In late July, a bitter four-week lockout of over 8,000 unionized utility workers in New York City came to an end. Consolidated Edison, the private utility monopoly that delivers gas and electricity to the city, brazenly locked out their unionized workforce during a massive heat wave.
Despite earning billion-dollar profits, the company insisted that as part of any new contract the union accept a two-tier pension system, eliminating secure pensions for new hires. They further demanded higher employee-contributed health costs and advance notice prior to any strike action.
The union leadership conceded to many of the company’s demands in exchange for returning to work—and the contract was then ratified by the membership with a 93 percent vote.
The company’s attack on their workers, largely victorious, points again to the need to develop a fighting strategy for labor, both in its level of preparation and capacity to disrupt and halt business as usual.
For nearly a month, the company relied on supervisors and retired managers, as well as imported scab labor from utility contractors based in the South. Union members had begun to use social networking sites to document and confront these non-union operators, many of which lacked the proper licensing and safety credentials.
Finally, with a major storm anticipated in the New York area that could have seriously disrupted the electrical system, Democratic Governor Andrew Cuomo intervened to push through a tentative agreement to end the lockout. Posing as a “friend of labor,” Cuomo had been silent for weeks, allowing the company to further tighten the screws on its financially desperate workers.
While some portrayed Cuomo’s intervention as being on the side of the union, the settlement shows otherwise. His intervention was aimed to protect business from heightened disruptions, and ending an impasse that could have led to a wider labor conflagration in the state.
The lockout appeared to catch Local 1-2 by surprise. It is a warning to the labor movement as a whole about the present era of collective bargaining. Rather than a ritualistic practice in which both sides will yield a few items but management will accept labor’s place at the table, more and more corporate executives are aiming for wholesale concessions and major restructuring, if not outright union-busting. Failing to prepare for struggles, strikes and lockouts in the lead-up to negotiations only invites such open aggression and makes the union less able to respond in times of crisis.

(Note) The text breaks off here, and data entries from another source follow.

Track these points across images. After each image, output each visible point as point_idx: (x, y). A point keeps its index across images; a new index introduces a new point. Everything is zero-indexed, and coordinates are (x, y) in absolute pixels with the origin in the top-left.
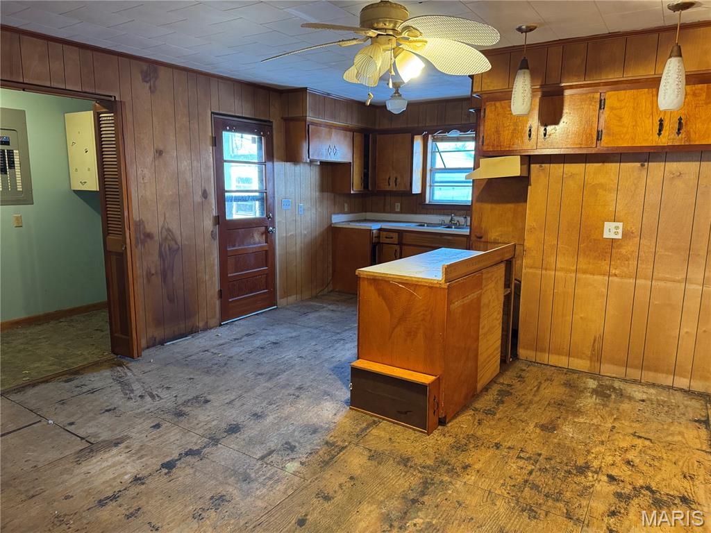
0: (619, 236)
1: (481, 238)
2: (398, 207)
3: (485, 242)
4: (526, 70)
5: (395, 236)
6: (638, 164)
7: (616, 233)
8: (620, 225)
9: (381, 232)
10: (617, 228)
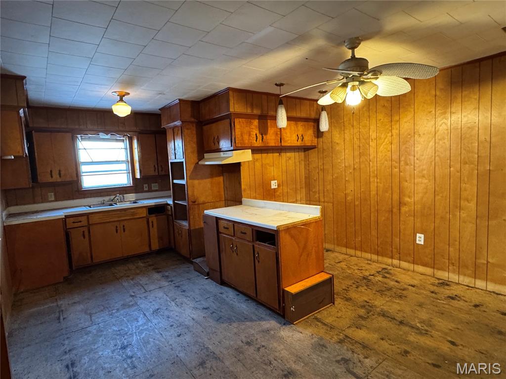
0: (277, 187)
1: (195, 202)
2: (52, 196)
3: (197, 204)
4: (283, 106)
5: (84, 219)
6: (278, 154)
7: (276, 186)
8: (276, 181)
9: (67, 219)
10: (275, 183)
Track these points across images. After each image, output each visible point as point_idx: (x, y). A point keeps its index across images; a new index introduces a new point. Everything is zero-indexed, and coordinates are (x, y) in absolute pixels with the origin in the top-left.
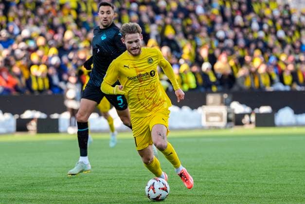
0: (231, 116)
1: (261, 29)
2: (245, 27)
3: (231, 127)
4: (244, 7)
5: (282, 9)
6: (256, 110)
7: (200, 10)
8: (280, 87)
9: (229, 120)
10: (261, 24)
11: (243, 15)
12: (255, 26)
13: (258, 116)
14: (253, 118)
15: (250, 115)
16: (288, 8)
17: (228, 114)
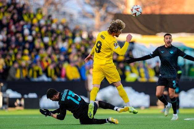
0: (6, 100)
1: (31, 34)
3: (6, 108)
4: (16, 16)
5: (46, 19)
6: (26, 96)
8: (44, 78)
9: (4, 103)
10: (31, 30)
11: (15, 22)
12: (26, 31)
13: (27, 100)
14: (23, 102)
15: (20, 99)
16: (50, 18)
17: (3, 98)
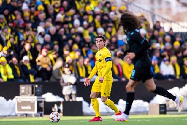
0: (42, 105)
1: (81, 25)
2: (66, 22)
7: (25, 7)
17: (38, 103)
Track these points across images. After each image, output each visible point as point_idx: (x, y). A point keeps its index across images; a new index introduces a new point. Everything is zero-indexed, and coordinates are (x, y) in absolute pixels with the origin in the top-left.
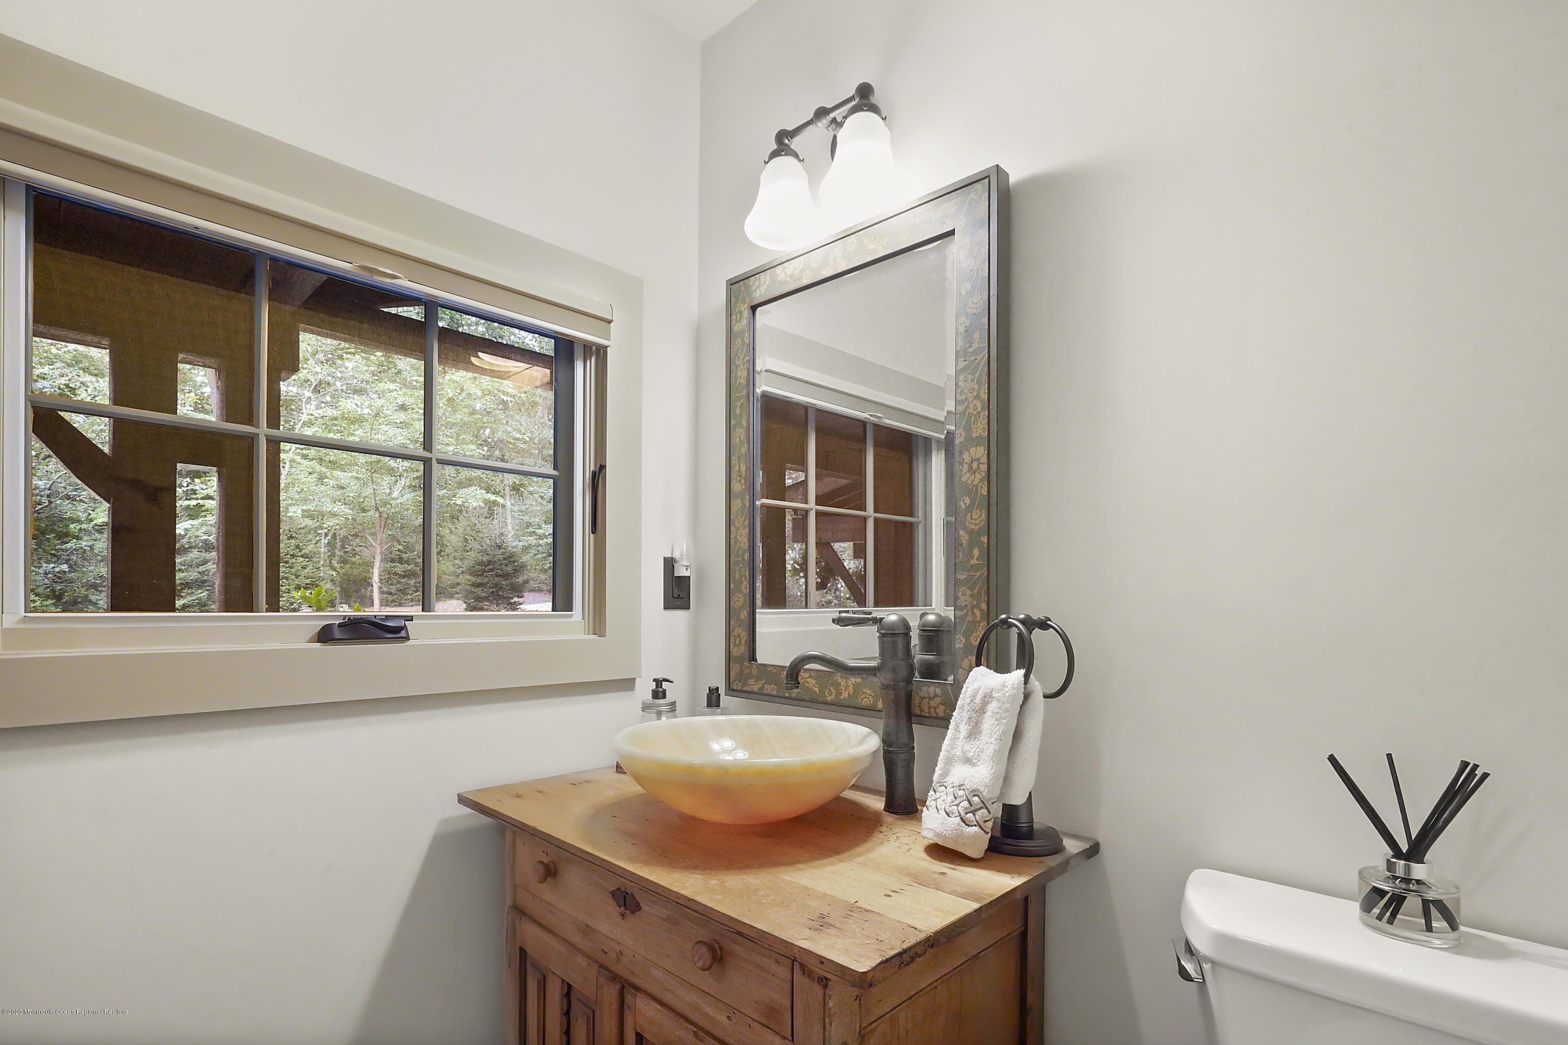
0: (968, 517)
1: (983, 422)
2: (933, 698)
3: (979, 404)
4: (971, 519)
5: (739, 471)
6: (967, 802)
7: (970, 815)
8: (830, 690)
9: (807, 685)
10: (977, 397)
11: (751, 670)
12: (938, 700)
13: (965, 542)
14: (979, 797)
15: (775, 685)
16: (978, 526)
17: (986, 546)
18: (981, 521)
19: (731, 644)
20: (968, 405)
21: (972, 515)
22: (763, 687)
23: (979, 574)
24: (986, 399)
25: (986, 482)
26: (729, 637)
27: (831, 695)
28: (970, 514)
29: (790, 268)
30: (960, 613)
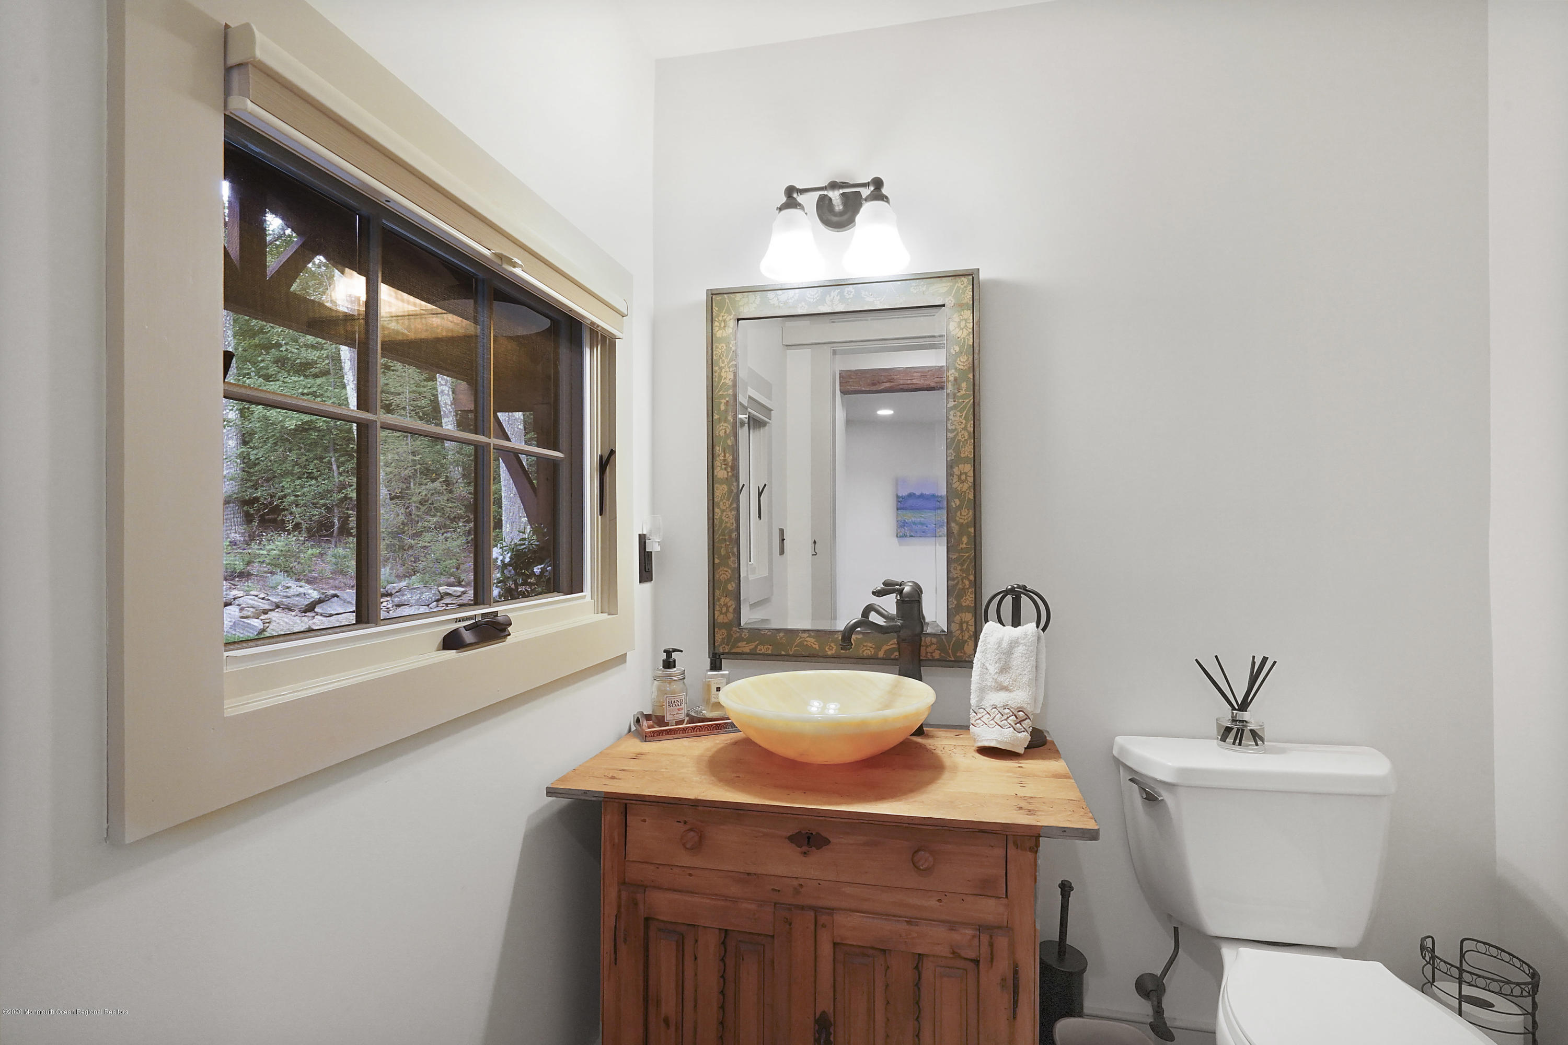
0: (958, 514)
1: (970, 447)
2: (930, 646)
3: (966, 434)
4: (961, 515)
5: (725, 460)
6: (1014, 716)
7: (1018, 725)
8: (830, 646)
9: (805, 643)
10: (965, 429)
11: (741, 635)
12: (934, 647)
13: (955, 532)
14: (1023, 712)
15: (770, 645)
16: (966, 521)
17: (973, 535)
18: (969, 517)
19: (716, 612)
20: (957, 434)
21: (961, 513)
22: (756, 647)
23: (967, 554)
24: (972, 432)
25: (972, 490)
26: (714, 606)
27: (831, 650)
28: (959, 512)
29: (784, 296)
30: (952, 582)
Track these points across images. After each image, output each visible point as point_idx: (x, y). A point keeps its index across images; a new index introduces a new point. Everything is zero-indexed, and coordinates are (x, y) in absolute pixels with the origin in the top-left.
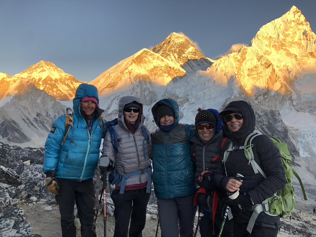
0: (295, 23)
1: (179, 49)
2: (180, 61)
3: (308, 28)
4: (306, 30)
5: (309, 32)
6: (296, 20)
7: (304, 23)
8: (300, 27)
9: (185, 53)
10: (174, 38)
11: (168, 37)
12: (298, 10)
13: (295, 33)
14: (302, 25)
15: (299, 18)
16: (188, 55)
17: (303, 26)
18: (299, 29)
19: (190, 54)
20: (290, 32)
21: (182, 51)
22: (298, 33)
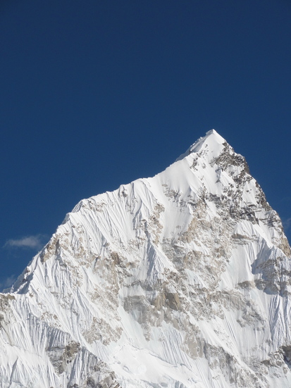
0: (220, 210)
3: (276, 235)
6: (226, 194)
12: (231, 153)
14: (251, 219)
15: (235, 189)
17: (255, 226)
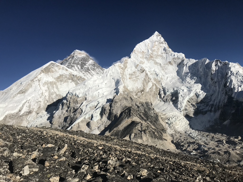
0: (158, 43)
1: (81, 62)
2: (82, 71)
3: (166, 45)
4: (165, 47)
5: (167, 48)
6: (158, 40)
7: (164, 43)
8: (161, 45)
9: (86, 65)
10: (77, 54)
11: (72, 53)
12: (159, 34)
13: (159, 49)
15: (160, 39)
16: (88, 66)
17: (163, 45)
18: (160, 46)
19: (91, 65)
20: (155, 48)
21: (84, 64)
22: (160, 49)
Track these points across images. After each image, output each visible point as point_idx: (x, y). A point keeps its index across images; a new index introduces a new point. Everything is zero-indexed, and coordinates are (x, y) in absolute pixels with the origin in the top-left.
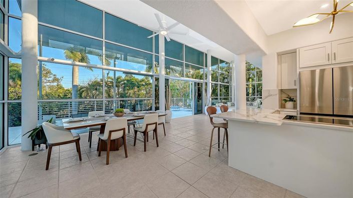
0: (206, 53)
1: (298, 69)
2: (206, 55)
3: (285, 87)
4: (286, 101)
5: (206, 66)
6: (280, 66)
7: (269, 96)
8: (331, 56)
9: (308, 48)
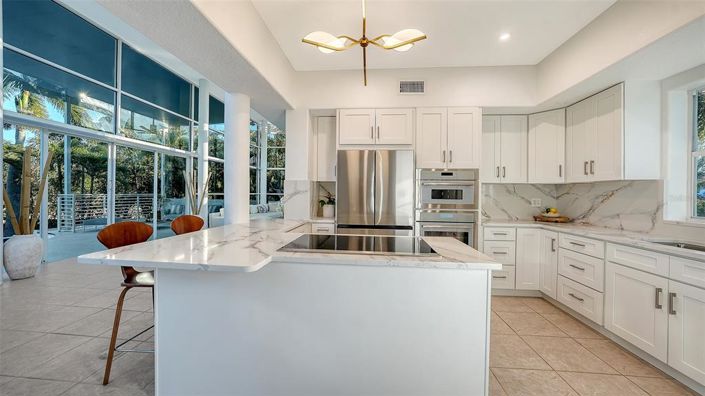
0: (197, 85)
1: (337, 146)
2: (197, 90)
3: (323, 178)
4: (323, 203)
5: (196, 118)
6: (315, 137)
7: (296, 193)
8: (375, 132)
9: (348, 112)
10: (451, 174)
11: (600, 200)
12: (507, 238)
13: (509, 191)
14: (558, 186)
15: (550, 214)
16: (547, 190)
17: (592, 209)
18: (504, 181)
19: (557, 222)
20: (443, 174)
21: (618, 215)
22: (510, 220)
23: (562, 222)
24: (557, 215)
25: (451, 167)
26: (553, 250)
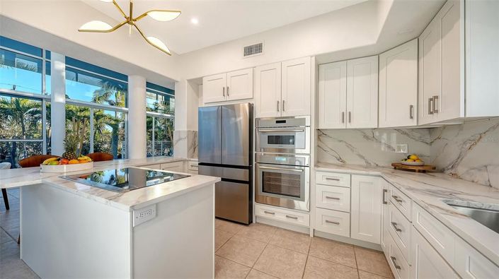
7: (180, 139)
8: (226, 91)
9: (210, 78)
10: (284, 122)
11: (468, 146)
12: (341, 183)
13: (366, 137)
14: (431, 129)
15: (409, 162)
16: (417, 135)
17: (460, 157)
18: (349, 126)
19: (414, 171)
20: (277, 122)
21: (486, 166)
22: (368, 166)
23: (419, 171)
24: (418, 163)
25: (284, 115)
26: (385, 203)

There are other lessons for labor to learn from the Con Ed defeat, including revisiting its war chest of tactics. While the union’s pickets powerfully symbolized and presented the grievances of the workers, they did not physically prevent the use of scab labor.
The New York labor movement did not respond effectively to the assault on Con Ed workers. Any widening of the struggle would have given Con Ed workers further encouragement to fight, and may have stiffened the resolve of their union negotiators.
There was no comprehensive outreach campaign to the city’s working class to counter the capitalist press, which portrayed the workers as lazy and pampered in an attempt to pit Con Ed consumers against them. Instead of the struggle broadening, which would have brought more ruling-class pressure to bear on Con Ed’s management, Con Ed management was allowed to hold the cards and the leverage.
Rallying in the streets
On July 25, the day before the lockout ended, Con Ed workers showed their anger, unity and resilience with a rally in downtown Manhattan. They enjoyed the support of a huge crowd of community organizations and labor unions who rallied earlier in the day demanding an increased federal minimum wage.
They were joined by members and supporters of the Party for Socialism and Liberation, who spent the month of July petitioning to put the Peta Lindsay / Yari Osorio Presidential Campaign on the New York state ballot. After a morning of petitioning in Union Square, PSL members joined the main picket of locked out Con Ed workers at 4 Irving Place, and offered their help to the union organizers on duty. Many workers welcomed the campaign’s press release calling for citywide solidarity with the workers and exposing the lies of ConEd’s management.
PSL members dispatched with other Utility Workers Local 1-2 members to join the union’s contingent at the Living Wage Campaign rally at Herald Square. Riding the N train, a small group chanted and blew air horns while carrying signs that read “Hands Off Our Pensions!” “Con Edison, Con Everyone!”
The march from Herald Square to Union Square made a number of stops along the way, including at Burlington Coat Factory, which was targeted in nationwide protests for paying their employees unlivable wages. Marchers also targeted companies like Chipotle and J.C. Penney.
Con Edison workers enthusiastically greeted the Living Wage march as it entered Union Square and joined their rally. Despite the company’s aggressive move to lock out its workforce, pushing thousands onto unemployment insurance and temporarily stripping them of health insurance, the union members present appeared to be in high spirits and ready to fight for a good contract.
Unfortunately, it was not enough to turn back the utility giant’s offensive.